ARBEITSANWEISUNGEN »
**a.** Prüfen Sie anhand des Textauszugs unten, ob die folgenden Aussagen zutreffen: (i) Die Titelkämpfe in der Sporthalle Aue in Baden verfolgten 650 Zuschauer. (ii) Am Start waren 22 Männer. (iii) Sarah-Joy Rae gewann ihren Final mit 20:12 Punkten. Antworten Sie jeweils mit Ja oder Nein und belegen Sie dies mit einem wörtlichen Zitat aus dem Textauszug.
**b.** In wie vielen Gewichtsklassen wurden laut dem Textauszug die Meister ermittelt?
**c.** Nennen Sie alle Boxerinnen, die im Textauszug unter „Die Finalkämpfe im Matchtelegramm“ als Finalgegnerinnen aufgeführt sind.

____ TEXTAUSZUG

Bericht und Fotos: Ueli E. Adam

19.11.2012 - Die veranstaltenden Clubs Box Club Aarau und Box Ring Baden durften zu Recht stolz sein: 650 Zuschauer in der Sporthalle Aue in Baden sahen die seit Jahren besten Titelkämpfe. Der Aufwärtstrend im schweizerischen olympischen Boxen hat sich damit klar bestätigt. 46 Männer und 22 Frauen waren am Start, um in 13 Gewichtsklassen die Meister zu küren. Schon in den Ausscheidungskämpfen in Aarau hatte sich gezeigt, dass die Spitze breiter und qualitativ besser geworden ist. Mehrere Meister konnten ihre Titel vom Vorjahr verteidigen, ein sicheres Indiz für Konstanz. Dies gilt auch für das Box Team Thun-Oberland, das sich den Titel des Mannschaftsmeisters ein zweites Mal in Folge erkämpfen konnte.

 

 

Sarah-Joy Rae
Box Club Basel
E54W
Viviane Obenauf
NAB Frenkendorf
E57W
Anaïs Kistler
Club Lausannois de boxe
E64W
     
Ornella Domini
BC Genevois
E69W
Drin Sadriu
BT Thun Oberland
E56M
Durim Sadrija
BT Thun Oberland
E60M
     
Zino Meuli
SR St. Gallen
E64M
Riccardo Ramos
BC Locarno
E69M
Uke Smajli
BC SR Zürich
E81M
     
 
Stefan Rumpold
BC Brugg
E91M
Nawshirwan Barzinje
BC Zürich
E91+M
 

Der souveräne Meister Davide Faraci (75 kg) mit Ex-WM Markus Beyer und Silbermedaillengewinner Kreshnik NIkq

 

Die Finalkämpfe im Matchtelegramm

54 kg Frauen: Sarah-Joy Rae (BC Basel) vs. Nicole Michel (BT Thun Oberland)
Die letztjährige Meisterin aus Thun sah sich im Final mit einer Gegnerin konfrontiert, die von Trainer Angelo Gallina erfolgreich aufgebaut wird. Sarah-Joy Rae setzte ihre Distanzvorteile sehr gut um und nach einem Durchhänger in der 2. Runde konnte sie den Kampf gegen Nicole Michel mit 19:18 Punkten ganz knapp zu ihren Gunsten entscheiden.

57 kg Frauen: Amanda Beck (BC SR Zürich) vs. Viviane Obenauf (NAB Frenkendorf)
Amanda Beck, die im Halbfinal Eva Abate ausgeschaltet hatte, musste sich im Final einem Talent beugen, das für höchst attraktiven Sport im Frauenboxen bürgt: Viviane Obenauf, mit brasilianischem Temperament auf Angriff programmiert, liess nichts anbrennen. Sie besiegte die Zürcherin mit 20:12 Punkten.

64 kg Frauen: Caroline Dousse (Box Club Bulle) vs. Anaïs Kistler (CLB Lausanne)

________
____ ANGEZEIGTE DATEN

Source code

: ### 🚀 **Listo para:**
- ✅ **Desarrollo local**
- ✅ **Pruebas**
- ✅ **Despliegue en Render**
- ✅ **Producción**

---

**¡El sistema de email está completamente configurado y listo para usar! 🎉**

________

BEARBEITETE AUFGABEN »
**a.**
(i) Ja: „650 Zuschauer in der Sporthalle Aue in Baden sahen die seit Jahren besten Titelkämpfe“
(ii) Nein: „46 Männer und 22 Frauen waren am Start“
(iii) Nein: „konnte sie den Kampf gegen Nicole Michel mit 19:18 Punkten ganz knapp zu ihren Gunsten entscheiden“

**b.** In 13 Gewichtsklassen.

**c.** Sarah-Joy Rae, Nicole Michel, Amanda Beck, Viviane Obenauf, Caroline Dousse, Anaïs Kistler